Central Asia sees opportunity in US-China trade war

The U.S.-China trade dispute is a boon to Central Asian farmers.

Sam Reynolds Jul 23, 2018

In the escalating trade dispute between Washington and Beijing, Central Asia stands to benefit.

The vast region to China’s west produces some favorite agricultural goods the country has long purchased from the United States. In many cases, moreover, transportation infrastructure is available thanks to Chinese President Xi Jinping’s signature foreign policy undertaking, the trillion-dollar Belt and Road Initiative (BRI).

Since January, U.S. President Donald Trump has been ramping up import duties on goods from China. After U.S. tariffs on $34 billion worth of Chinese goods officially took effect on July 5, China imposed equivalent retaliatory import duties on U.S. products ranging from soybeans to electric vehicles, hurting American exporters.

Meanwhile, Kazakhstan’s wheat exports to neighboring China were up nearly 50 percent in the year to March. Last month, the Ministry of Agriculture announced it would triple its supply of wheat to China by 2020 over 2016 levels.
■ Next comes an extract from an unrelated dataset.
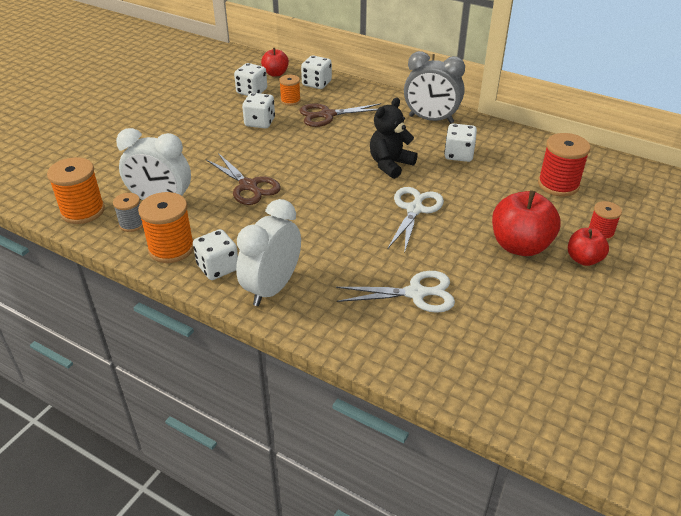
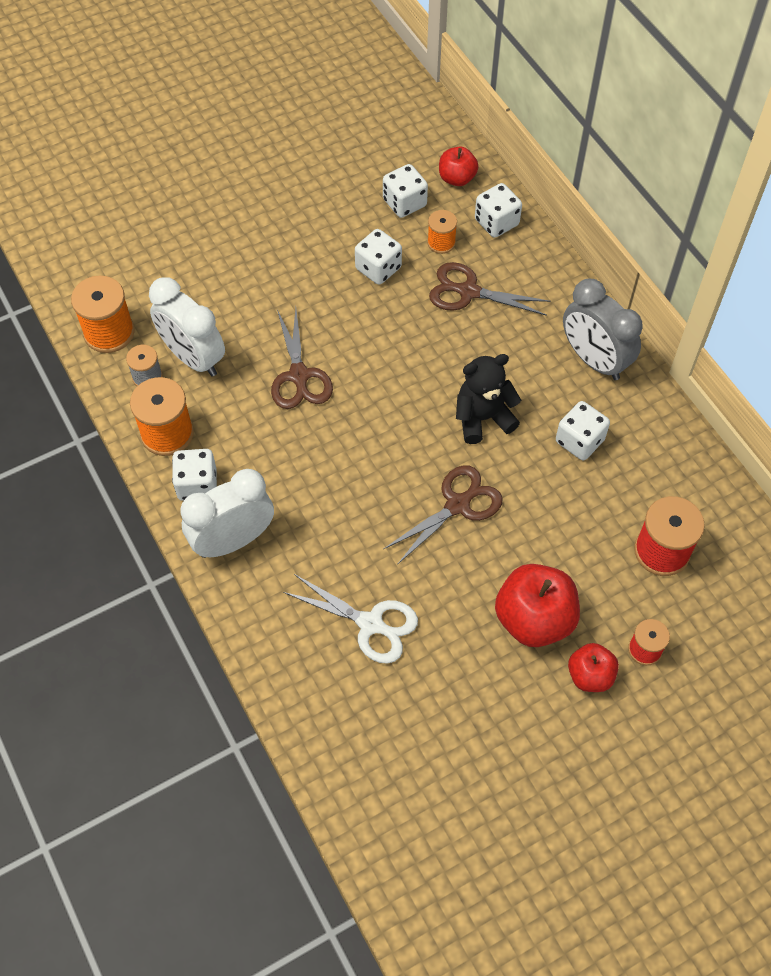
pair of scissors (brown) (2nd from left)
It’s too early to say the U.S.-China tariff spat is causing trade with Central Asia to increase, but Chinese buyers seem happy to have alternatives.
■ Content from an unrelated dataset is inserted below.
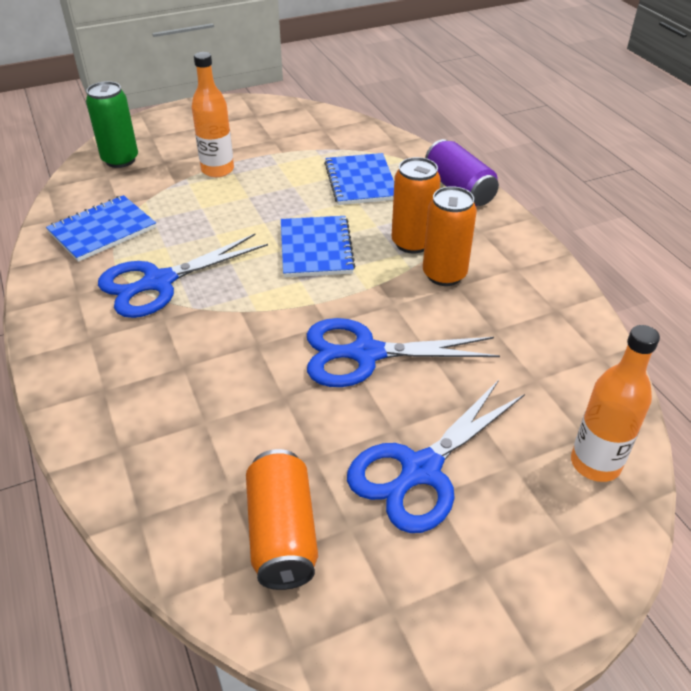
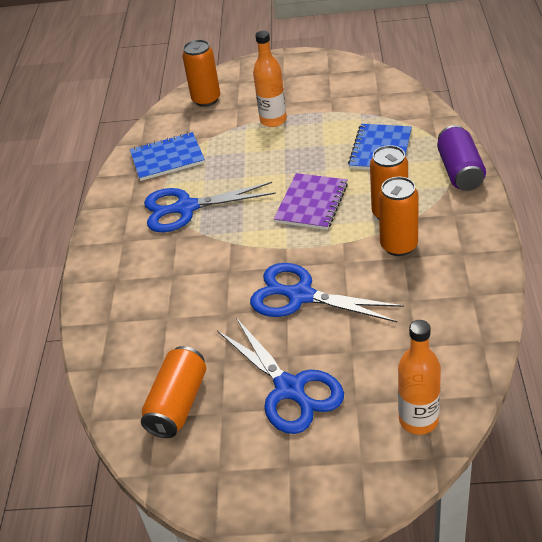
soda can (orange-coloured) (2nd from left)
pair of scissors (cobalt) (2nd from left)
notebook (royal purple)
“We have just started buying wheat from Kazakhstan this year. Our first order was for several thousand tons. We will see about sales and profits. If they're good, we will increase imports for sure. It is related to the current trade war,” one Chinese trader told CNBC this month.

Kazakhstan is also looking to increase exports of soybeans – formerly America’s largest agricultural export to China. Kazakhstan began sending soybeans to China in 2016, and shipped 8,400 tons there last fall. After China essentially stopped importing U.S. soybeans in May, it inked a deal with a supplier in Northern Kazakhstan to buy 100 tons.

That’s a tiny fraction of the Chinese appetite – estimated around 100 million tons – but underlines a shift.

Kazakhstan has been a major beneficiary of BRI investments, many of which began even before Xi announced the BRI during a visit to Astana in 2013. A China-Kazakhstan logistics hub financed by the initiative has processed nearly 13,500 tons of Kazakhstani wheat since February. Uzbekistan too stands to gain from the BRI, signing $20 billion worth of agreements with Beijing for new infrastructure projects last year.

In its response to Washington, Beijing has also applied non-tariff barriers to U.S. imports, slowing the processing of U.S. goods at customs, the South China Morning Post reported this month. One Chinese cherry importer told the paper that he had stopped buying American cherries and started sourcing the fruit from Uzbekistan and Kyrgyzstan because “customs clearance and quarantine inspection are much simpler and quicker at ports along the route of China’s Belt and Road Initiative.”

Sam Reynolds is a master’s student at Johns Hopkins School of Advanced International Studies.